I left that day at Scratch with two finished loaves, dough to bake the following day, and my own tiny jar of Lulu to care and nurture at home. More importantly, I left feeling cared for – nourished in heart and soul.
We all need sustenance. And we can learn so much about love both by feeding others and allowing them to nurture us in kind. What it really comes down to, I think, is honoring the life-threads that tie us together, no matter how fragile or frayed. Sometimes, we are the unwashed beggar standing with our empty bowl, hoping that someone will take a chance and fill it. Other times, we are the bakers, shaping dough, creating communion, offering bread to those who need it most.
Strengthen and rest, rest and strengthen. Feed and be fed. In these simple, magical acts is proof of so many things: how we create, how we live, how (and why) we love.
Santé, Salud, Prost.
Kate
Alison’s Sourdough Spelt Bread
(Based on a recipe from Sarah Owens).
Leaven
20 g refreshed sourdough starter
90 g water
90 g whole spelt flour
Scald
80 g whole spelt flour
120 g boiling water
Dough
600 g water
50 g maple syrup or honey
20 g fine sea salt
820 g whole spelt flour
1. Make the leaven in a large bowl, cover, and allow to ferment at room temperature for 8-12 hours.
2. About two hours before mixing the dough, prepare the scald by combining the boiling water and flour. Stir to combine, cover, and allow to sit at room temperature.
3. Mix the dough by adding the scald, leaven, and other ingredients. Using your hands, mix and squeeze the dough in a circular motion until it is well combined. The dough will be shaggy and feel lax. Cover and allow to rest for about 20 minutes.
4. Continue with bulk fermentation. Allow the dough to ferment for about 2 hours. Every 30 minutes, stretch and fold the dough. As you do, the dough will progress from a shaggy mass to a more lively character.

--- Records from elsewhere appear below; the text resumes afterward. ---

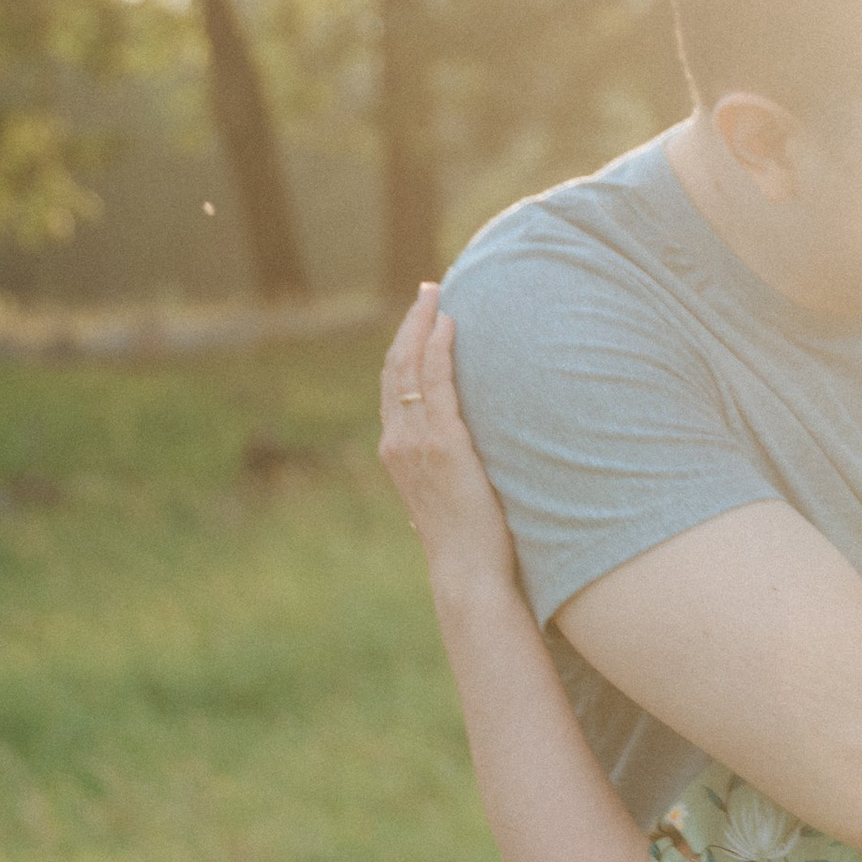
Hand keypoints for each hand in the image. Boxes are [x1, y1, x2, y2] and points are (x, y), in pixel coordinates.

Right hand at [378, 282, 516, 595]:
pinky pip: (437, 387)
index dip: (405, 345)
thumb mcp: (449, 494)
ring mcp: (417, 444)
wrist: (467, 572)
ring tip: (438, 294)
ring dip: (423, 326)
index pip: (393, 385)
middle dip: (411, 323)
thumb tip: (464, 454)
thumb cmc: (468, 538)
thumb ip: (447, 468)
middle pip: (395, 367)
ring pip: (410, 370)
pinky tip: (451, 327)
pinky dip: (440, 352)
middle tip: (428, 289)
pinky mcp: (444, 447)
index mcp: (397, 450)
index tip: (422, 315)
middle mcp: (398, 442)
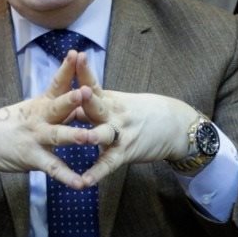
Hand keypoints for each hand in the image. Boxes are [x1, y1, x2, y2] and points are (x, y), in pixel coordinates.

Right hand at [0, 50, 93, 186]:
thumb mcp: (30, 108)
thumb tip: (78, 93)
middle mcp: (39, 118)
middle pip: (58, 106)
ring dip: (75, 136)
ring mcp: (35, 138)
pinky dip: (67, 177)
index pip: (56, 83)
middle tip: (87, 91)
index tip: (77, 53)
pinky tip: (81, 183)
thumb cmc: (8, 123)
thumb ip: (55, 103)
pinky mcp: (32, 158)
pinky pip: (52, 168)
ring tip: (91, 137)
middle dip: (73, 99)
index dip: (66, 69)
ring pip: (57, 136)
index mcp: (41, 103)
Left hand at [65, 52, 198, 186]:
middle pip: (97, 105)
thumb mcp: (115, 102)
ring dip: (93, 135)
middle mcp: (113, 114)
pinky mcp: (125, 152)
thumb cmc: (137, 112)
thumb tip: (64, 101)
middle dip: (86, 98)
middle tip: (78, 91)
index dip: (84, 70)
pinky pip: (109, 163)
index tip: (75, 55)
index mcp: (108, 99)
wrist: (173, 124)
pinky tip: (84, 181)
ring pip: (104, 133)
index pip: (93, 82)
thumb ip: (90, 104)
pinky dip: (97, 173)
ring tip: (82, 137)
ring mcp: (120, 133)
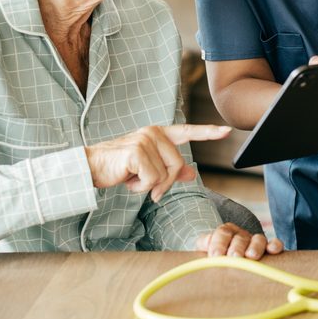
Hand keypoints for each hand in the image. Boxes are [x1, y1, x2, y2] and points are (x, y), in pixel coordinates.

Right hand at [84, 124, 231, 202]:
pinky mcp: (136, 152)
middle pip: (178, 165)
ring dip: (149, 186)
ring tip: (132, 178)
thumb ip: (170, 170)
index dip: (208, 132)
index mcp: (158, 134)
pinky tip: (127, 179)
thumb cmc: (120, 168)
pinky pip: (152, 179)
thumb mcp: (147, 169)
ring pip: (165, 174)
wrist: (90, 168)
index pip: (188, 131)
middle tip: (145, 185)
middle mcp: (153, 133)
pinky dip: (140, 187)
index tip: (227, 131)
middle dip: (164, 182)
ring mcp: (145, 140)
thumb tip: (192, 174)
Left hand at [196, 223, 283, 258]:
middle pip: (240, 237)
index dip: (219, 243)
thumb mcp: (204, 247)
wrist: (226, 254)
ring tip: (251, 256)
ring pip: (258, 239)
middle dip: (237, 247)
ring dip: (255, 247)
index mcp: (225, 232)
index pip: (223, 233)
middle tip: (234, 257)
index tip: (215, 255)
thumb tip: (206, 242)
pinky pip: (274, 244)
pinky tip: (274, 251)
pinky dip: (275, 245)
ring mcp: (255, 241)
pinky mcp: (267, 249)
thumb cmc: (215, 253)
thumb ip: (204, 242)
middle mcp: (242, 234)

5. Pre-shape the loaves. Using a bowl-scraper, remove the dough from its bowl. Divide it in half, and fold each half into a cigar shape. Allow the dough to rest for 10 minutes, or until it visibly relaxes.
6. Final shape the dough. Using a bench scraper, roll and tuck the dough repeatedly to add tension, gradually working it into a circular shape. Gently place the dough into a bowl or tin.
7. Final proof. Cover the dough and allow to proof at a warm temperature for about 2-3 hours. Always watch the dough, rather than the clock.
8. Preheat your oven to 475F. Place a large Dutch oven on a center rack to preheat as well. Gently transfer the dough to the Dutch oven. Bake for 20 degrees covered, then remove the cover and finish baking for another 20 minutes.
I love the Mary Oliver - Paulus Berensohn connection. I took several clay classes with Laurie Adams years ago and he was her teacher and friend. She died in 2017. Laurie became my friend and these days I want to talk to her often.
She taught me so much.
What is your understanding of this because I want sourdough bread but an avoid gluten.